As weird as this story is, I was surprised that it was the first time it happened.
Here's the deal: some nasty pranksters used computer code to put up posts containing numerous animated gifs (you know, those annoying flashing things). The thing is, they did this on the Epilepsy Foundation's message board, the idea being to, you know, cause visitors to the site to have seizures. The next day the same group of "Internet griefers" used another coding trick to redirect people who clicked on certain posts to a page with an image "designed to trigger seizures in both photosensitive and pattern-sensitive epileptics," according to Wired.
RyAnne Fultz, 33, saw the page and then, "couldn't move and couldn't speak." Her 11-year-old son saw her, figured out what was happening, moved her eyes away from the screen and "killed the browser process" (translation: closed the offending window).
I am slightly surprised that this is the first time someone tried this, since, for a sick mind, it would seem obvious. If this sort of thing that happened in a novel it might be funny. In real life, not so much. Props to the kid who helped his mom, though.
Aside: Something similar happened in 1997, when an episode of Pokemon caused seizures in several hundred Japanese children. Unlike the Epilepsy Foundation prank, this was an accident. You can read about that here; if you are not seizure-prone and want to see the offending video clip, search YouTube for "Electric Soldier Porygon" (which, sadly, is not a typo). I'm not linking to it so no one sees it inadvertently. I, however, just watched it and now have a headache.

▶ [Stored entries]:

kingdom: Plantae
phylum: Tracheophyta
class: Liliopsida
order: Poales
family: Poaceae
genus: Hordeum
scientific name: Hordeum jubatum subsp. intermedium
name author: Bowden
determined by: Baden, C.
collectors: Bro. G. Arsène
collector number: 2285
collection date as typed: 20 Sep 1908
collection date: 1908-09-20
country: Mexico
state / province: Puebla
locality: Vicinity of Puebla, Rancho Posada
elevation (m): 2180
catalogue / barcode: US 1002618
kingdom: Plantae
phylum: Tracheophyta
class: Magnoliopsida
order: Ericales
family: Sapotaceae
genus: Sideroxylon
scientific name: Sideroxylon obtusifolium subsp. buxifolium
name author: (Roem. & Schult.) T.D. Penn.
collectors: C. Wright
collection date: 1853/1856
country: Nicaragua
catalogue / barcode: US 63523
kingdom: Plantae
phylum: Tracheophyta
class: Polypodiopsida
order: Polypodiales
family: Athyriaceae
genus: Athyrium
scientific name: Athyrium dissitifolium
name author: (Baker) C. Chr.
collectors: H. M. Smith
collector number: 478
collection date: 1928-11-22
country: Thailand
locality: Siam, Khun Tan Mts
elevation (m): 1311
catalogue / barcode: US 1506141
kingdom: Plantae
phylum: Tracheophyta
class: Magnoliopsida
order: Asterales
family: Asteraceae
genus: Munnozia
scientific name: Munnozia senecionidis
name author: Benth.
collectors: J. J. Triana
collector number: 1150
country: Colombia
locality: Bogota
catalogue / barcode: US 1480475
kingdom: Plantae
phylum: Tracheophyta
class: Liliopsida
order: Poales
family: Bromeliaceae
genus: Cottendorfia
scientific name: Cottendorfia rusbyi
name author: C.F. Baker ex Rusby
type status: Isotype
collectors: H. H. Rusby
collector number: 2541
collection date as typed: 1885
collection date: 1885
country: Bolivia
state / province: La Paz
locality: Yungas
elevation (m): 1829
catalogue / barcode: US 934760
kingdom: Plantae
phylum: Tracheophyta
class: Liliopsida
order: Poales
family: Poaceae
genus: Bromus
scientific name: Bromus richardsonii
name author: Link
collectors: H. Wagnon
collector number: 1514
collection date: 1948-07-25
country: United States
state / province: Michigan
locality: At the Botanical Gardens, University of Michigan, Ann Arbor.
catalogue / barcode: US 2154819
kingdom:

▶ [Work instruction A]:
In the post about the Epilepsy Foundation prank, answer each question below:
(i) How old was RyAnne Fultz?
(ii) Who moved her eyes away from the screen?
(iii) In what year did the Pokemon episode cause seizures in Japanese children?
▶ [Work instruction B]: Can you turn the paragraph of the post beginning "Here's the deal" into a short bulleted list that keeps its main facts?
You won't need the lines for any of this.

▶ [Exercise answer A]:
(i) 33
(ii) Her 11-year-old son
(iii) 1997

▶ [Exercise answer B]:
- Pranksters used computer code to put up posts with many animated gifs on the Epilepsy Foundation's message board, aiming to cause seizures in visitors.
- The next day, the same group of "Internet griefers" used another coding trick to redirect people who clicked certain posts to a page with an image "designed to trigger seizures in both photosensitive and pattern-sensitive epileptics," according to Wired.